* _Détails de l'exercice_
Poursuivez l'extrait d'arrêt ci-dessous, consacré à la déduction des dettes dans le calcul des droits de mutation, en reprenant juste après sa dernière phrase.

* _Extrait du texte_
1 La demande de décision préjudicielle porte sur l’interprétation des articles 12 CE, 17 CE, 18 CE, 56 CE et 58 CE.

2 Cette demande a été présentée dans le cadre d’un litige opposant les héritiers d’une ressortissante allemande, Mme H. Eckelkamp, décédée en Allemagne, au FOD Financiën, Administratie van de BTW, registratie en domeinen (service public des Finances, Administration de la taxe sur la valeur ajoutée, de l’enregistrement et des domaines) au sujet du refus de ce dernier, lors du calcul des droits de mutation dus sur un bien immeuble que Mme Eckelkamp détenait en Belgique, de déduire les dettes afférentes à ce bien au motif qu’elle ne résidait pas sur le territoire belge au moment de son décès.

Le cadre juridique

La réglementation communautaire

3 Aux termes de l’article 1er de la directive 88/361/CEE du Conseil, du 24 juin 1988, pour la mise en œuvre de l’article 67 du traité [devenu article 67 du traité CE (abrogé par le traité d’Amsterdam)] (JO L 178, p. 5):

«1. Les États membres suppriment les restrictions aux mouvements de capitaux intervenant entre les personnes résidant dans les États membres, sans préjudice des dispositions figurant ci‑après. Pour faciliter l’application de la présente directive, les mouvements de capitaux sont classés selon la nomenclature établie à l’annexe I.

* _Données fournies_
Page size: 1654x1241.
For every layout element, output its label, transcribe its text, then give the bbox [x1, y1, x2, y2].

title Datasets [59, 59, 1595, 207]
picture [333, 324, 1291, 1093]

* _Réponse correcte_
2. Les transferts afférents aux mouvements de capitaux s’effectuent aux mêmes conditions de change que celles pratiquées pour les paiements relatifs aux transactions courantes.»

4 Parmi les mouvements de capitaux énumérés à l’annexe I de la directive 88/361 figurent, à la rubrique XI, les «Mouvements de capitaux à caractère personnel», qui comprennent les successions et les legs.

La réglementation nationale

5 En Belgique, l’établissement du taux d’imposition, de la base d’imposition, des exonérations et des réductions en matière de droits de succession relève des compétences des régions.

6 L’article 1er du code des droits de succession de la Région flamande (ci‑après le «code») dispose:

«Il est établi:

1° un droit de succession sur la valeur, déduction faite des dettes, de tout ce qui est recueilli dans la succession d’un habitant du Royaume;

2° un droit de mutation par décès sur la valeur des biens immeubles situés en Belgique recueillis dans la succession d’un non‑habitant du Royaume.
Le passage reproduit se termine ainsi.